Pourtant, UBS estime que les investisseurs surestiment les risques. Il est de plus en plus convaincu qu’il sera en mesure de maintenir les coûts et les dépréciations de l’accord bien dans ses limites et il aurait l’intention de ne faire appel à aucun des 9 milliards de francs suisses (10 milliards de dollars) de couverture des pertes promises par le gouvernement suisse (voir page 16).

Une partie de cette confiance reflète l’évaluation des pertes liées à la liquidation de grandes parties de la banque d’investissement du Credit Suisse. Ceux-ci ont été réduits par le grand nombre d’employés du Credit Suisse qui sont partis plutôt que d’attendre d’être licenciés.

Les initiés d’UBS sont détendus quant à l’exode et à l’impact qu’il pourrait avoir sur les activités qu’UBS souhaite conserver. Ils affirment que si plus de personnes partent que prévu, UBS sera en bonne position pour embaucher plus de personnel de qualité et ils sont convaincus qu’ils peuvent conserver les revenus du Credit Suisse qu’ils souhaitent.

Les plus grandes synergies potentielles ne se trouvent pas dans les banques d’investissement mais dans les métiers de la gestion de fortune et notamment dans les deux banques domestiques en Suisse. (Aucune réduction n’est prévue dans les branches de gestion d’actifs). UBS tient à conserver les deux banques et pense que les autorités concluront qu’il y aura une concurrence suffisante. L’association suisse des petites entreprises a déclaré qu’elle ne voyait aucun problème avec l’accord.

UBS envisage de se débarrasser d’une grande partie de la banque d’investissement du Credit Suisse. Cependant, les cadres supérieurs pensent que cela renforcera encore considérablement les activités d’UBS, en particulier aux États-Unis, tout en rendant la banque moins volatile, plus diversifiée et plus payante. Ils disent que cela renforcera la position d’UBS en tant que seule banque d’investissement véritablement mondiale capable de défier les géants de Wall Street, à l’exception peut-être de BNP Paribas. (Ils ne mentionnent notamment pas Barclays.)
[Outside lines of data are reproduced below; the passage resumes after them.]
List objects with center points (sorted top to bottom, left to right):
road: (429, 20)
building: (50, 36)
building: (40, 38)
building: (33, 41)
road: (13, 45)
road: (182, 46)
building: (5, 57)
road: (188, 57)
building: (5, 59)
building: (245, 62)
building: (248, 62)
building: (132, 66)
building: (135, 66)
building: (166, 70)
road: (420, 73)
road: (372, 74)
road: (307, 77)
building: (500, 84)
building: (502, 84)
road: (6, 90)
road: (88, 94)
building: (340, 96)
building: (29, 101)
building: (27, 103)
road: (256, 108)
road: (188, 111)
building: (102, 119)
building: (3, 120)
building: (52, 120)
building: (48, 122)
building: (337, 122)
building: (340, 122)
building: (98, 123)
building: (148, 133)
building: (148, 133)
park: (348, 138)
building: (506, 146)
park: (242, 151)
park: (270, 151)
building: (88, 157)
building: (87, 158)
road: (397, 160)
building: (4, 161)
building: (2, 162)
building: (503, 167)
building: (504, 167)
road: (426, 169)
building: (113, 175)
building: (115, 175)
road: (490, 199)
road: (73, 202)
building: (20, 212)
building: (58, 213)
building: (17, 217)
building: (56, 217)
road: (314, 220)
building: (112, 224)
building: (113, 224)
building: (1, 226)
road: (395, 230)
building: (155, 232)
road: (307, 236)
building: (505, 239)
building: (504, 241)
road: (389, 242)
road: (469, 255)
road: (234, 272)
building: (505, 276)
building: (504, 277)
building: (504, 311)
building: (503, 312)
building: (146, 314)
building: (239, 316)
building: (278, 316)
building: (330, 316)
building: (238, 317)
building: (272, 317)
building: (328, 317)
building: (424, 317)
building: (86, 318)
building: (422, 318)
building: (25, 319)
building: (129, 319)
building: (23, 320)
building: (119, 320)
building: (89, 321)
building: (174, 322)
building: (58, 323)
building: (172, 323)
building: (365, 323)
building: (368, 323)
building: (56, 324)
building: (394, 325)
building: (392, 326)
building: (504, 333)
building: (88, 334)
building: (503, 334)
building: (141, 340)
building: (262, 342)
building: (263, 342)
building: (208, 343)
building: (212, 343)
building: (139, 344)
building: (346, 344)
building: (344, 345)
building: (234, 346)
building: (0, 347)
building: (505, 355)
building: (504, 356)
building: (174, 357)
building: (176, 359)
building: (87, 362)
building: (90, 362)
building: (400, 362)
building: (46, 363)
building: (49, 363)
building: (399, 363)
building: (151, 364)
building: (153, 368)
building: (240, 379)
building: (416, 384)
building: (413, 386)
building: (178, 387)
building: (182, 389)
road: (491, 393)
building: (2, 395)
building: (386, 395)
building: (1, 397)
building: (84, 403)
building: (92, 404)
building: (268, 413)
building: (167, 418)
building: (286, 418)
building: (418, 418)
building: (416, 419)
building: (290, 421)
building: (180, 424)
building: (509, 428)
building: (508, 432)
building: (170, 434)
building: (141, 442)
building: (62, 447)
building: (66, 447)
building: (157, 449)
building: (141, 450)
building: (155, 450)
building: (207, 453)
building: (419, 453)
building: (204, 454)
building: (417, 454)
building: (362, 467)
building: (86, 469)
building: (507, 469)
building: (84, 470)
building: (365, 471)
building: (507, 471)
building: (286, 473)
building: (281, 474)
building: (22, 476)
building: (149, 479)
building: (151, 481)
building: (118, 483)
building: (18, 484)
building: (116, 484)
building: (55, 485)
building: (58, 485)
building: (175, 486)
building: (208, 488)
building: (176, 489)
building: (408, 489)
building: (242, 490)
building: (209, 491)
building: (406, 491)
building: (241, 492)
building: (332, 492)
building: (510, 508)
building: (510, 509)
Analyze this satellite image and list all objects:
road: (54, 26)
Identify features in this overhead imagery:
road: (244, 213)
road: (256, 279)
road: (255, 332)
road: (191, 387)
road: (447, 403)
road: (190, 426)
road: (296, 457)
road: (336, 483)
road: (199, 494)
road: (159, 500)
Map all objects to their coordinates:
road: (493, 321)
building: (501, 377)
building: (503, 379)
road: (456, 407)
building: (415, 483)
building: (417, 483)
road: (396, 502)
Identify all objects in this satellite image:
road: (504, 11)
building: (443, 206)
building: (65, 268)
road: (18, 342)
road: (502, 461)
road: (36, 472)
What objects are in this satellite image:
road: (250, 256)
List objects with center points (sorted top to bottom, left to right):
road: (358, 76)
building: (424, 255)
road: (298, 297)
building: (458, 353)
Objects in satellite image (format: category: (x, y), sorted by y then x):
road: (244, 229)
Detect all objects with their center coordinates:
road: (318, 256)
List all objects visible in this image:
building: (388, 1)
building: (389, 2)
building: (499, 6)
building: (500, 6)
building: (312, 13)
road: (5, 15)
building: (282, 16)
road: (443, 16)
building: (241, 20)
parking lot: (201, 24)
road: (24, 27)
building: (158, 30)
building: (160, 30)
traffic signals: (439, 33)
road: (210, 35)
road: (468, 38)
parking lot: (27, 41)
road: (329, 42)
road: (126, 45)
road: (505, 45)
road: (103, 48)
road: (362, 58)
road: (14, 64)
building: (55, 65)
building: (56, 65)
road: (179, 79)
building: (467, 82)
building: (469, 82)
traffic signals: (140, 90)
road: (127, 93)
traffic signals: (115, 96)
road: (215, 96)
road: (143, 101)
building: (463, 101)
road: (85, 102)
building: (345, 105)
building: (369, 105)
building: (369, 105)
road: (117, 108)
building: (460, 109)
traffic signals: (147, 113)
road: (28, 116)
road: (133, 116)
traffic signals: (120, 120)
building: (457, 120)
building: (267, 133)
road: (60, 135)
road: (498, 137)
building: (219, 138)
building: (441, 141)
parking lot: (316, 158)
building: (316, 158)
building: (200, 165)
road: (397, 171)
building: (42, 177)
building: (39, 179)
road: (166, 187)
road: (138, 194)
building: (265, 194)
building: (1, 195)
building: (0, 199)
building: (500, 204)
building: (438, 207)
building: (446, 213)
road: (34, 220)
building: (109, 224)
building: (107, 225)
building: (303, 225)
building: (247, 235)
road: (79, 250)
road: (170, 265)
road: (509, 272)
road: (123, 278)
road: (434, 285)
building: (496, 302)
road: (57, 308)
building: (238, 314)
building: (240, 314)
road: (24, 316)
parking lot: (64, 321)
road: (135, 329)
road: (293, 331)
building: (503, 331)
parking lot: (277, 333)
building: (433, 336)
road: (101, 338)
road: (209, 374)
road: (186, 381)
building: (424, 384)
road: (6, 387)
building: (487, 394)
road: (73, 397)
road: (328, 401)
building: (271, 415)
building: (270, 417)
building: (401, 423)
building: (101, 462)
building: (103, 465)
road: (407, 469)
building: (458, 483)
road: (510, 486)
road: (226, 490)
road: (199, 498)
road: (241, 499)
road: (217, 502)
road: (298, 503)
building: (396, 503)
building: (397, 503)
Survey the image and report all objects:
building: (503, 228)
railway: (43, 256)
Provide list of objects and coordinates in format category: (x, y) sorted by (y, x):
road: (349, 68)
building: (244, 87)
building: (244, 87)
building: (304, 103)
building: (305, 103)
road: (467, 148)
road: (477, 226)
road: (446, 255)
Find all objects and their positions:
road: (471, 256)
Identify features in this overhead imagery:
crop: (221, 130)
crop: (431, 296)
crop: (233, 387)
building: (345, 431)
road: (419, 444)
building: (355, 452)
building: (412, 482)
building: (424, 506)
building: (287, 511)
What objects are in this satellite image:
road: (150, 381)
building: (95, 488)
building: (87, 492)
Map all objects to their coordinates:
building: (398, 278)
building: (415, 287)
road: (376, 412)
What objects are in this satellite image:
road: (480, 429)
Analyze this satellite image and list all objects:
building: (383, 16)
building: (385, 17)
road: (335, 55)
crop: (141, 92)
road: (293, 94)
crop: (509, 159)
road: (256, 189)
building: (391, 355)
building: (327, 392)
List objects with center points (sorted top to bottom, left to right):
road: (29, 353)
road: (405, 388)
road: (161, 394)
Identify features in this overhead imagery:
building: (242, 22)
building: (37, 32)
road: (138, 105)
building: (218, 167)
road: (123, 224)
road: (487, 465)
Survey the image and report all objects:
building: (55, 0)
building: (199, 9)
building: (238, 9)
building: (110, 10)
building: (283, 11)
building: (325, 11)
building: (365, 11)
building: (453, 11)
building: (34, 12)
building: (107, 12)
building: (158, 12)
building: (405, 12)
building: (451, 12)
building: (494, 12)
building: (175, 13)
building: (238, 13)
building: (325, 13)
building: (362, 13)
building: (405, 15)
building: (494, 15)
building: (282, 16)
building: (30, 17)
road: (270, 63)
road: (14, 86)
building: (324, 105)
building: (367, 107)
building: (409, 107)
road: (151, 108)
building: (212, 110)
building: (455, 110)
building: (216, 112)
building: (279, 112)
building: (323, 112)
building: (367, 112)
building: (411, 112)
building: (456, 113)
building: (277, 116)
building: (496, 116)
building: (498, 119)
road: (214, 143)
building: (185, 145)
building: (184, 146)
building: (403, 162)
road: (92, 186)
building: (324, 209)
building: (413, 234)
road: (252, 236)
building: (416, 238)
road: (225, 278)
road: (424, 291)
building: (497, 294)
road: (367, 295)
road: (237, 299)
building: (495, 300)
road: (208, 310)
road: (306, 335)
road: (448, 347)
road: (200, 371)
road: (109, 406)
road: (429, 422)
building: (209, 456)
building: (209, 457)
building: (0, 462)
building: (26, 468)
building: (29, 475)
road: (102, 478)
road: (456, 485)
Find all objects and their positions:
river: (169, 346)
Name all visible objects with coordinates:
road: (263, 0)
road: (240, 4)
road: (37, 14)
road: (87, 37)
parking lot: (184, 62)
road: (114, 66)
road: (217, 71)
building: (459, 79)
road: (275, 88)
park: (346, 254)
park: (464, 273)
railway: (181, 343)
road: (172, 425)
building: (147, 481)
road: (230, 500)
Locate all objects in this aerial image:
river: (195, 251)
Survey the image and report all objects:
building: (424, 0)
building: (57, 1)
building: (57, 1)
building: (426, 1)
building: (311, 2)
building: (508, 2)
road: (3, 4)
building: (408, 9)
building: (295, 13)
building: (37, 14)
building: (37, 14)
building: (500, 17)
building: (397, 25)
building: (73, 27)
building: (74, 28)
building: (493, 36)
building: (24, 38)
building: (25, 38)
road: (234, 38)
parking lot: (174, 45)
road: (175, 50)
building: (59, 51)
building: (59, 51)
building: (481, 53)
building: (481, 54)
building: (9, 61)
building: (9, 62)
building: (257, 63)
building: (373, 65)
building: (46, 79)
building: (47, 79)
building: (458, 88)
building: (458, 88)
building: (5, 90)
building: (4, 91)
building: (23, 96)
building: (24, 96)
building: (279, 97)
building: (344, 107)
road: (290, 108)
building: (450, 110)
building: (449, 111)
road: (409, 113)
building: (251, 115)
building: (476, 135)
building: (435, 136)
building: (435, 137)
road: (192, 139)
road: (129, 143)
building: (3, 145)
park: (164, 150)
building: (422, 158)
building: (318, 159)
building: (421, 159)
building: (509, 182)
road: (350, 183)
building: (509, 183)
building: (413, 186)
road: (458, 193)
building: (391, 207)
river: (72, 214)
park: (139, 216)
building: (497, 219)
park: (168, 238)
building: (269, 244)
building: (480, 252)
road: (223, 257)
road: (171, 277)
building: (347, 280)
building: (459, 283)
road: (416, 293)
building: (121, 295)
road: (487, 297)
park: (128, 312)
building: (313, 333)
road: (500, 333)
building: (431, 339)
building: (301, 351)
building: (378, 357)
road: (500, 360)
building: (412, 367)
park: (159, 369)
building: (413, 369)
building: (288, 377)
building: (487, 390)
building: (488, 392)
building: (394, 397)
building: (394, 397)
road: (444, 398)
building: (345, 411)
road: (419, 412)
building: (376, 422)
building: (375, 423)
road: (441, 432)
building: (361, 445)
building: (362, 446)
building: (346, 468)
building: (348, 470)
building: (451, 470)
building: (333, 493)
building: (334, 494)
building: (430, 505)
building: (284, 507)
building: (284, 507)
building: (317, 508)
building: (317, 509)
Mais il y aura un coût énorme à payer par le personnel des banques. UBS prévoit de supprimer entre 30 000 et 35 000 emplois, dont environ 25 000 provenant de la suppression des postes du Credit Suisse, selon Bloomberg rapports. Une grande partie proviendra des activités de marché du Credit Suisse.

Des initiés de haut niveau affirment que si l’accord semble avoir fonctionné, il pourrait stimuler davantage la consolidation entre les grandes banques, en particulier celles dont le siège social se trouve dans le même pays. Cela génère des économies de coûts potentielles beaucoup plus importantes et implique des négociations réglementaires plus faciles.

Cela dit, il est encore difficile de voir, disons, les autorités françaises encourager un accord entre BNP Paribas et Société Générale à moins que l’un d’eux ne soit en difficulté.

Compte tenu des pertes d’emplois massives qui se profilent au Credit Suisse, les employés d’autres banques espèrent que, aussi réussie que soit la reprise d’UBS, elle restera un cas isolé pendant longtemps.